### Records
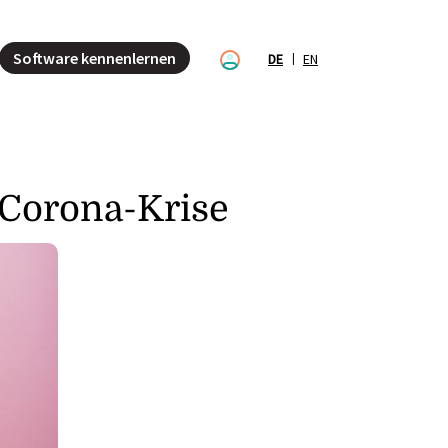
Software kennenlernen
DE
EN
 Corona-Krise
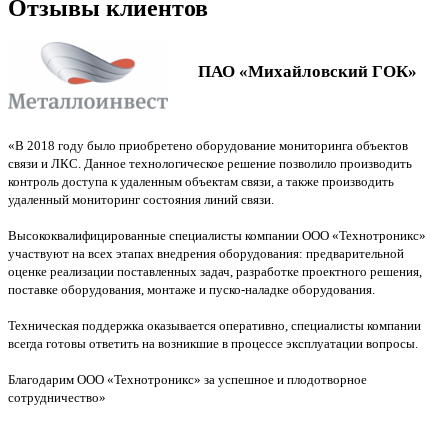
Отзывы клиентов
ПАО «Михайловский ГОК»
«В 2018 году было приобретено оборудование мониторинга объектов
связи и ЛКС. Данное технологическое решение позволило производить
контроль доступа к удаленным объектам связи, а также производить
удаленный мониторинг состояния линий связи.
Высококвалифицированные специалисты компании ООО «Технотроникс»
участвуют на всех этапах внедрения оборудования: предварительной
оценке реализации поставленных задач, разработке проектного решения,
поставке оборудования, монтаже и пуско-наладке оборудования.
Техническая поддержка оказывается оперативно, специалисты компании
всегда готовы ответить на возникшие в процессе эксплуатации вопросы.
Благодарим ООО «Технотроникс» за успешное и плодотворное
сотрудничество»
######
■ Assignment:
Reproduce, word for word, every line of text in the data above, leaving out the pictures.

■ Result below:
Software kennenlernen
DE
EN
 Corona-Krise
Отзывы клиентов
ПАО «Михайловский ГОК»
«В 2018 году было приобретено оборудование мониторинга объектов
связи и ЛКС. Данное технологическое решение позволило производить
контроль доступа к удаленным объектам связи, а также производить
удаленный мониторинг состояния линий связи.
Высококвалифицированные специалисты компании ООО «Технотроникс»
участвуют на всех этапах внедрения оборудования: предварительной
оценке реализации поставленных задач, разработке проектного решения,
поставке оборудования, монтаже и пуско-наладке оборудования.
Техническая поддержка оказывается оперативно, специалисты компании
всегда готовы ответить на возникшие в процессе эксплуатации вопросы.
Благодарим ООО «Технотроникс» за успешное и плодотворное
сотрудничество»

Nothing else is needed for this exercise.